++++ TEXT SECTION ++++
Data Registration

Overview
Questions:

What is data registration?

Why should you upload your data to a data repository?

What types of data repositories are there?

How to choose the right repository for your dataset?

Objectives:

Describe why indexed data repositories are important.

Summarise resources enabling you to choose a searchable repository.

Requirements:

tutorial Hands-on: FAIR in a nutshell

tutorial Hands-on: FAIR and its Origins

tutorial Hands-on: Metadata

Time estimation: 40 minutes

Supporting Materials:

FAQs

instances Available on these Galaxies

Possibly Working

UseGalaxy.eu

UseGalaxy.org

UseGalaxy.org.au

UseGalaxy.fr

UseGalaxy.ca

Published: Mar 26, 2024

Last modification: Sep 27, 2024

License: Tutorial Content is licensed under Creative Commons Attribution 4.0 International License. The GTN Framework is licensed under MIT

purl PURL: https://gxy.io/GTN:T00431

version Revision: 3

The concept of data registration is defined as well as ways in which data registration can be achieved. Learners will be able to describe why indexed data repositories are important as well as resources enabling you to choose a searchable repository.

Agenda

In this tutorial, we will cover:

Data registration and the FAIR Principles

What is data deposition and registration?

Why should I upload my data to a data repository?

Types of data repository

Useful Resources

Data registration and the FAIR Principles

Data registration relates to the following 3 FAIR Principles (Table 3.1).
We will discuss and signpost these in this Episode.

The FAIR Guiding Principles
To be Findable:	F1. (meta)data are assigned a globally unique and persistent identifier F2. data are described with rich metadata (defined by R1 below) F3. metadata clearly and explicitly include the identifier of the data it describes F4. (meta)data are registered or indexed in a searchable resource
To be Accessible:	A1. (meta)data are retrievable by their identifier using a standardized communications protocol A1.1 the protocol is open, free, and universally implementable A1.2 the protocol allows for an authentication and authorization procedure, where necessary A2. metadata are accessible, even when the data are no longer available
To be Interoperable:	I1. (meta)data use a formal, accessible, shared, and broadly applicable language for knowledge representation. I2. (meta)data use vocabularies that follow FAIR principles I3. (meta)data include qualified references to other (meta)data
To be Reusable:	R1. meta(data) are richly described with a plurality of accurate and relevant attributes R1.1. (meta)data are released with a clear and accessible data usage license R1.2. (meta)data are associated with detailed provenance R1.3. (meta)data meet domain-relevant community standards

Table 3.1: The 15 FAIR Guiding Principles. Principles relating to data registration in black.

What is data deposition and registration?

Data deposition and registration refer to the process of uploading data to a searchable resource and providing appropriate metadata to facilitate its discoverability. For example, a data repository, where data and metadata can be uploaded, may enable it to be discovered, preserved and accessed. Here we use the general term data repository to describe any online storage location that can host deposited (meta)data.
++++ MATERIAL PROVIDED ++++
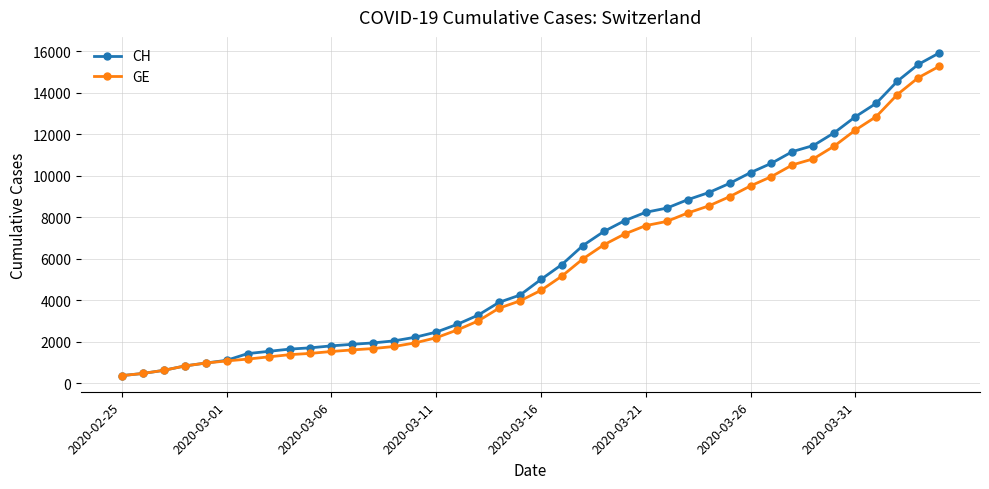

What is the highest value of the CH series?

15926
++++
++++ MATERIAL PROVIDED ++++
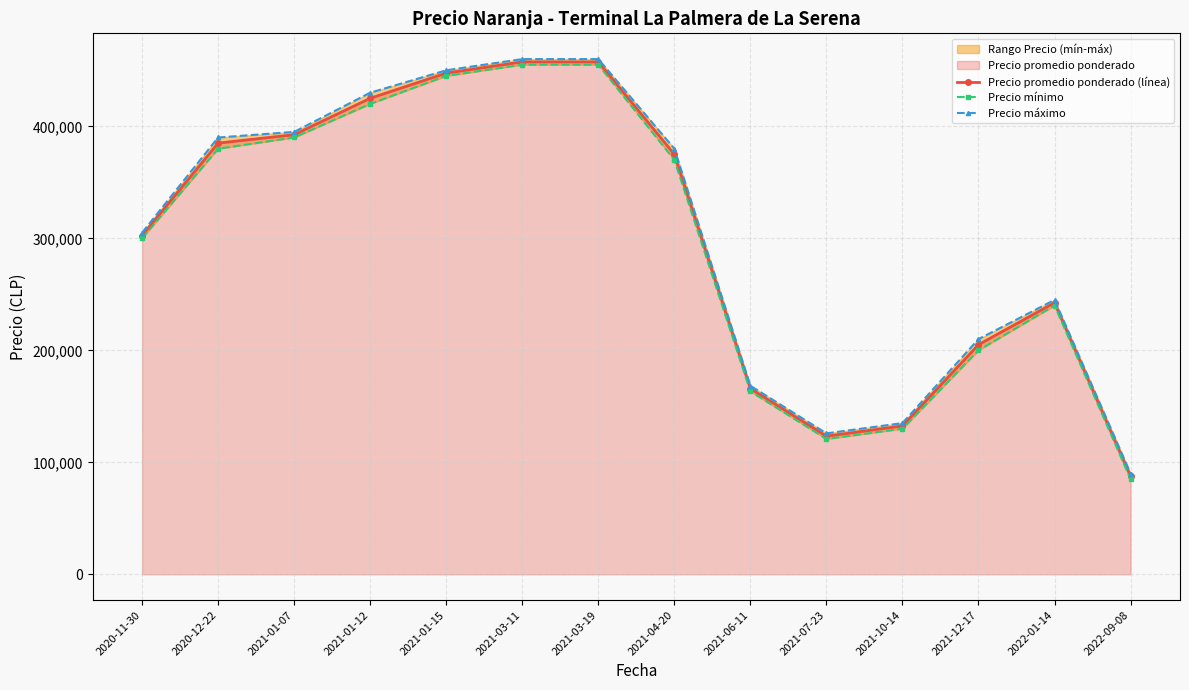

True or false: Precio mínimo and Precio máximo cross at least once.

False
++++
• TASK 1: What time estimate does the data registration tutorial give?
• TASK 2: Decide whether each statement agrees with the data registration tutorial, answering yes or no and quoting the words that settle it: (a) The tutorial was published on Mar 26, 2024. (b) The GTN Framework is licensed under Creative Commons Attribution 4.0. (c) Data registration relates to four of the FAIR Principles.
• TASK 3: Pick up the data registration tutorial after its last sentence and keep writing it.
The material was taken from a different source than the data registration tutorial.

• REPLY 1: 40 minutes.

• REPLY 2:
(a) Yes: "Published: Mar 26, 2024"
(b) No: "The GTN Framework is licensed under MIT"
(c) No: "Data registration relates to the following 3 FAIR Principles (Table 3.1)."

• REPLY 3:
In the context of FAIR, data deposition relates to a number of the Guiding Principles. Firstly, “(meta)data are registered or indexed in a searchable resource, Indexed in a searchable resource: a resource where (meta)data are organised so that they can be queried based on defined fields, ” (FAIR Principle F4). Searchable (indexed) metadata enables humans and computers to query and discover data of interest, though this depends on what is indexed. Here, indexing refers to a process that occurs within the architecture of the data repository (local indexing) where metadata are organised so that they can be queried based on a defined field. It is worth noting that community resources focused on a particular domain (for example, the human database in Ensembl) are better indexed for a particular community, rather than generic repositories (for example, Zenodo) which may not index the community specific components, and may focus on higher level metadata. Indexing by an internet search engine is another example of this. Google (and other search engines, such as Yahoo and Yandex) have an agreed vocabulary (schema.org), within web pages, that are ‘scraped’ and indexed. While the focus of this vocabulary was originally intended for commercial products, community-specific efforts to facilitate discipline-specific indexing are underway (for example, Bioschemas).

Why should I upload my data to a data repository?

Data repositories are generally preferred to file storage systems (such as Dropbox) or sharing data on an ad hoc basis since they often better support FAIR best practice. Repositories will assign citable, “globally unique and persistent identifiers” (FAIR Principle F1) to data, and in some cases enable a data submitter to apply a data usage licence through association with the resource (FAIR Principle R1.1).

Although not exclusively, data repositories support the creation of metadata through curation interfaces providing drop-downs and text fields for metadata entry and validation. Often in the case of a domain or data-specific data repository, such as BioStudies shown in the previous Episode, drop-downs for metadata curation will link community-endorsed vocabularies (FAIR Principle R1.3).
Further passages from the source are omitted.